**Task details**
Repeat the span of the entries below that starts at the line with "10. Push Merged File to Origin" and ends at the line with "1. 有些weight比较重要，通过一些方法可以选出重要的weight", nothing more. Skip the pictures.

(Stored items)
-- -- --
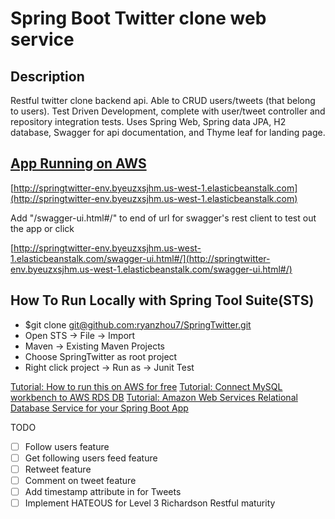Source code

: # Spring Boot Twitter clone web service  
## Description
Restful twitter clone backend api. Able to CRUD users/tweets (that belong to users). Test Driven Development, complete with user/tweet controller and repository integration tests. Uses Spring Web, Spring data JPA, H2 database, Swagger for api documentation, and Thyme leaf for landing page.

## [App Running on AWS](http://springtwitter-env.byeuzxsjhm.us-west-1.elasticbeanstalk.com)
[http://springtwitter-env.byeuzxsjhm.us-west-1.elasticbeanstalk.com](http://springtwitter-env.byeuzxsjhm.us-west-1.elasticbeanstalk.com)

Add "/swagger-ui.html#/" to end of url for swagger's rest client to test out the app or click

[http://springtwitter-env.byeuzxsjhm.us-west-1.elasticbeanstalk.com/swagger-ui.html#/](http://springtwitter-env.byeuzxsjhm.us-west-1.elasticbeanstalk.com/swagger-ui.html#/)

## How To Run Locally with Spring Tool Suite(STS)
* $git clone [git@github.com:ryanzhou7/SpringTwitter.git](git@github.com:ryanzhou7/SpringTwitter.git)
* Open STS -> File -> Import
* Maven -> Existing Maven Projects
* Choose SpringTwitter as root project
* Right click project -> Run as -> Junit Test

[Tutorial: How to run this on AWS for free](https://medium.com/@ryanzhou7/running-spring-boot-on-amazon-web-services-for-free-f3b0aeec809)
[Tutorial: Connect MySQL workbench to AWS RDS DB](https://medium.com/@ryanzhou7/connecting-a-mysql-workbench-to-amazon-web-services-relational-database-service-36ae1f23d424)
[Tutorial: Amazon Web Services Relational Database Service for your Spring Boot App](https://medium.com/@ryanzhou7/using-aws-rds-for-your-spring-boot-app-ca8f4b09c9b8)

TODO
- [ ] Follow users feature
- [ ] Get following users feed feature
- [ ] Retweet feature
- [ ] Comment on tweet feature 
- [ ] Add timestamp attribute in for Tweets 
- [ ] Implement HATEOUS for Level 3 Richardson Restful maturity
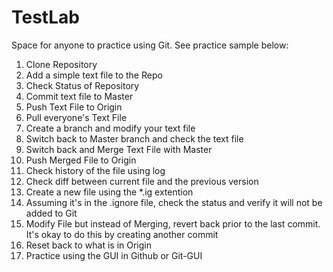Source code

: # TestLab
Space for anyone to practice using Git.  See practice sample below:

1. Clone Repository
2. Add a simple text file to the Repo
3. Check Status of Repository
4. Commit text file to Master
5. Push Text File to Origin
6. Pull everyone's Text File
7. Create a branch and modify your text file
8. Switch back to Master branch and check the text file
9. Switch back and Merge Text File with Master
10. Push Merged File to Origin
11. Check history of the file using log
12. Check diff between current file and the previous version
13. Create a new file using the *.ig extention
14. Assuming it's in the .ignore file, check the status and verify it will not be added to Git
15. Modify File but instead of Merging, revert back prior to the last commit.  It's okay to do this by creating another commit
16. Reset back to what is in Origin
17. Practice using the GUI in Github or Git-GUI
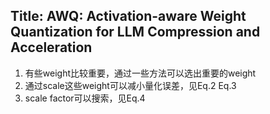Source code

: ## Title: AWQ: Activation-aware Weight Quantization for LLM Compression and Acceleration
1. 有些weight比较重要，通过一些方法可以选出重要的weight
2. 通过scale这些weight可以减小量化误差，见Eq.2 Eq.3
3. scale factor可以搜索，见Eq.4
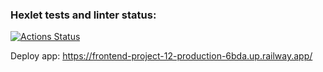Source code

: ### Hexlet tests and linter status:

[![Actions Status](https://github.com/logos722/frontend-project-12/workflows/hexlet-check/badge.svg)](https://github.com/logos722/frontend-project-12/actions)

Deploy app: https://frontend-project-12-production-6bda.up.railway.app/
-- -- --
**Reply to the exercise**
10. Push Merged File to Origin
11. Check history of the file using log
12. Check diff between current file and the previous version
13. Create a new file using the *.ig extention
14. Assuming it's in the .ignore file, check the status and verify it will not be added to Git
15. Modify File but instead of Merging, revert back prior to the last commit.  It's okay to do this by creating another commit
16. Reset back to what is in Origin
17. Practice using the GUI in Github or Git-GUI
Source code

: ## Title: AWQ: Activation-aware Weight Quantization for LLM Compression and Acceleration
1. 有些weight比较重要，通过一些方法可以选出重要的weight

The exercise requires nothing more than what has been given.